Decide if the following statement is true or false:
If $a,b \in M$ belong to different connected components, then there exists a disconnection $M = A \cup B$ (with $A$, $B$ open and disjoint), with $a \in A$ and $b \in B$.
(Hint: consider $a = (0,0)$, $b = (0,1)$ , $X = \{(1/n,y) \in \mathbb{R}^2, n \in \mathbb{N}, y \in \mathbb{R} \}$ and $M = X \cup \{a,b\}$ )"
I've trying to do it, but I can't prove that $M$ is a counterexample for the statement above. Could you help me?
You have to show that any open and closed (clopen) subset $A$ of $M$ which contains $a$ also contains $b$.

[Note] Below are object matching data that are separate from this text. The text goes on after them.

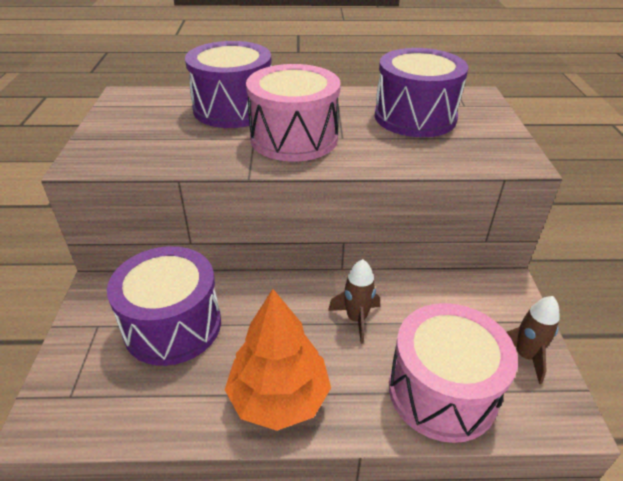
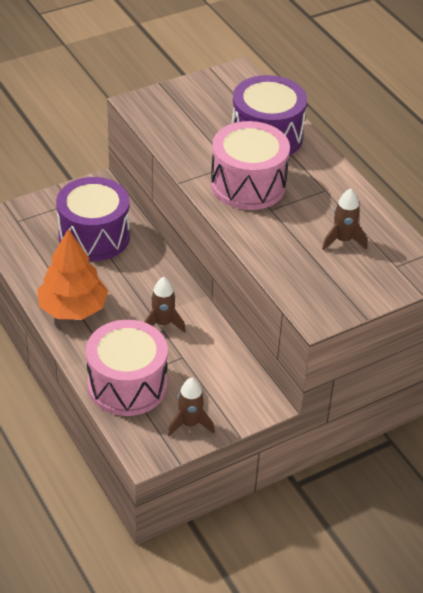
camera: 60 degrees right, 5 degrees up
(415, 117) = (343, 240): purple drum -> brown rocket

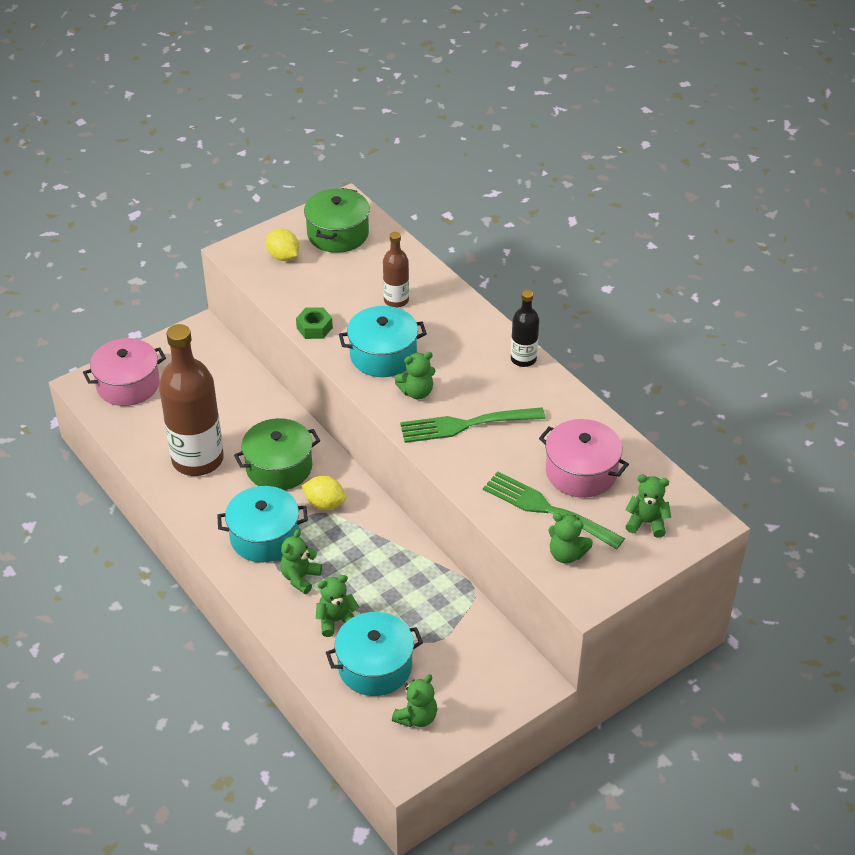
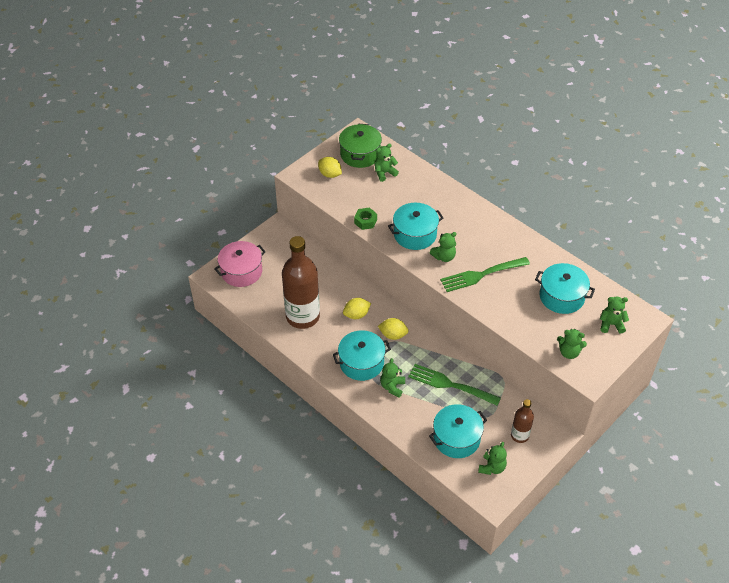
camera: 10 degrees left, 5 degrees up
(279, 467) = (356, 315): green pot -> yellow lemon
(336, 620) = (423, 412): green teddy bear -> green teddy bear (384, 173)
(396, 300) = (411, 196): brown bottle -> brown bottle (519, 435)
(523, 359) = (503, 225): black bottle -> none
(547, 509) = (549, 324): green fork -> green fork (450, 385)
(581, 472) = (562, 296): pink pot -> turquoise pot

Hint: If $A$ is a clopen set around $a$, then it intersects all but finitely many of the intervals $J_n=\{1/n\}\times\Bbb R$. How "much" of $J_n$ would $A$ then include. Can you construct a sequence $x_n\to b$ within $A$?
First let's show $a$ and $b$ are in different components of $M$. Well, the component of $a$ in $M$ is simply $\{a\}$: Let $S$ be any subset of $M$ properly containing $\{a\}$. If $S=\{a,b\}$ then clearly $S$ is not connected. If $S$ hits one of the vertical lines, say $J_n=\{1/n\}\times \mathbb R$, then since $J_n$ is clopen in $M$ we have $S\cap J_n$ a proper clopen subset of $S$, whence $S$ is not connected. Similarly, the component of $b$ in $M$ is $\{b\}$.
Now I will paraphrase Stefan's answer and show there is no disconnection of $X$ between $a$ and $b$. Let $A\subseteq M$ be clopen containing $a$. Then $A$ intersects a tail of the $J_n$'s. Since the $J_n$'s are connected we must have this tail of $J_n$'s contained in $A$. It is now easy to see that $b\in A$.